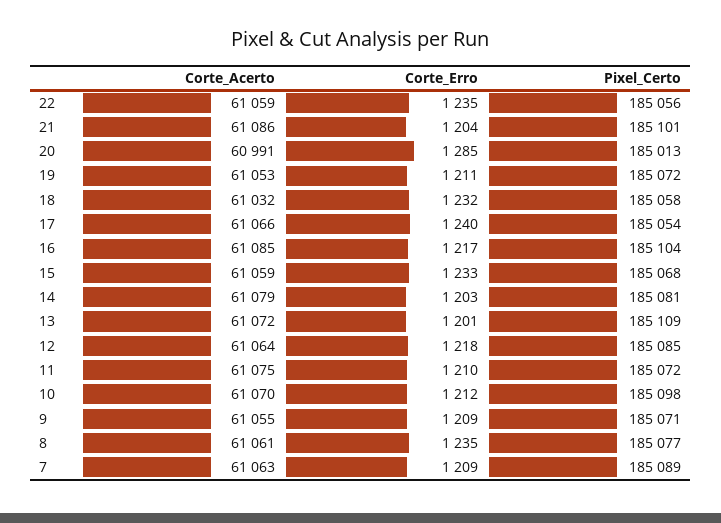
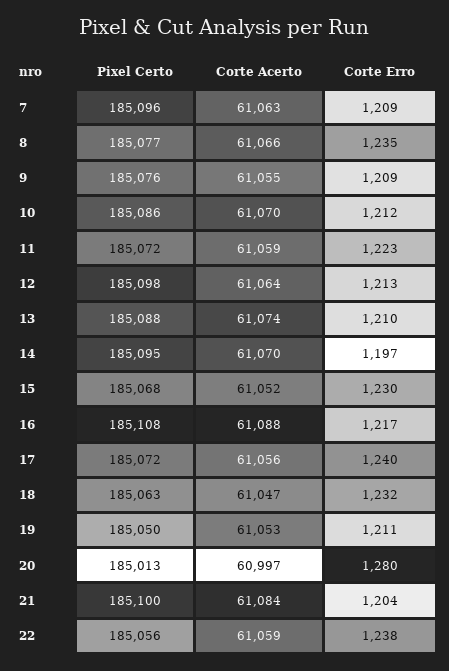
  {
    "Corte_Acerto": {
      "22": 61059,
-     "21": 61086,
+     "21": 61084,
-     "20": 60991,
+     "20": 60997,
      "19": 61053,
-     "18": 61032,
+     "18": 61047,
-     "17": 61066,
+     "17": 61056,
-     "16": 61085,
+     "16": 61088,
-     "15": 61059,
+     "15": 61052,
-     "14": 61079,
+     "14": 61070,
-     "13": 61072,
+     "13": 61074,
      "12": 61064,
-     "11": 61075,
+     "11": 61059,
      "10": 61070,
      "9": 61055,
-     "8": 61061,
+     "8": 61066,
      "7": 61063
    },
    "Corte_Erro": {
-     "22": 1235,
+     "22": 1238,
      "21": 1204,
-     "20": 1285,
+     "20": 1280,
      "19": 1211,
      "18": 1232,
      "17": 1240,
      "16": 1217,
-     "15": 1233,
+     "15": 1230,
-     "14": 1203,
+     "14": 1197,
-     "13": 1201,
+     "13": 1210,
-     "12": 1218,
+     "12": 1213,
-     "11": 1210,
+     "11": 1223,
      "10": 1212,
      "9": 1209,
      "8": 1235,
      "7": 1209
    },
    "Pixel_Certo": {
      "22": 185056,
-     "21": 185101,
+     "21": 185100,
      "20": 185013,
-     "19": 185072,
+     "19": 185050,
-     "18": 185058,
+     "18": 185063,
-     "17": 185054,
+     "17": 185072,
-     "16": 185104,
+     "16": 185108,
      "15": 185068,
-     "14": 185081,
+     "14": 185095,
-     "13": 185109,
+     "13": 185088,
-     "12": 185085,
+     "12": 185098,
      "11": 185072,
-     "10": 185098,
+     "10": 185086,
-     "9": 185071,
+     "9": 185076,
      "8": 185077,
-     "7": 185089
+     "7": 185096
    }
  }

* * * * *

• What to do: Reproduce the listing exactly, but keep its images out of the copy.

• Answer section:
  {
    "Corte_Acerto": {
      "22": 61059,
-     "21": 61086,
+     "21": 61084,
-     "20": 60991,
+     "20": 60997,
      "19": 61053,
-     "18": 61032,
+     "18": 61047,
-     "17": 61066,
+     "17": 61056,
-     "16": 61085,
+     "16": 61088,
-     "15": 61059,
+     "15": 61052,
-     "14": 61079,
+     "14": 61070,
-     "13": 61072,
+     "13": 61074,
      "12": 61064,
-     "11": 61075,
+     "11": 61059,
      "10": 61070,
      "9": 61055,
-     "8": 61061,
+     "8": 61066,
      "7": 61063
    },
    "Corte_Erro": {
-     "22": 1235,
+     "22": 1238,
      "21": 1204,
-     "20": 1285,
+     "20": 1280,
      "19": 1211,
      "18": 1232,
      "17": 1240,
      "16": 1217,
-     "15": 1233,
+     "15": 1230,
-     "14": 1203,
+     "14": 1197,
-     "13": 1201,
+     "13": 1210,
-     "12": 1218,
+     "12": 1213,
-     "11": 1210,
+     "11": 1223,
      "10": 1212,
      "9": 1209,
      "8": 1235,
      "7": 1209
    },
    "Pixel_Certo": {
      "22": 185056,
-     "21": 185101,
+     "21": 185100,
      "20": 185013,
-     "19": 185072,
+     "19": 185050,
-     "18": 185058,
+     "18": 185063,
-     "17": 185054,
+     "17": 185072,
-     "16": 185104,
+     "16": 185108,
      "15": 185068,
-     "14": 185081,
+     "14": 185095,
-     "13": 185109,
+     "13": 185088,
-     "12": 185085,
+     "12": 185098,
      "11": 185072,
-     "10": 185098,
+     "10": 185086,
-     "9": 185071,
+     "9": 185076,
      "8": 185077,
-     "7": 185089
+     "7": 185096
    }
  }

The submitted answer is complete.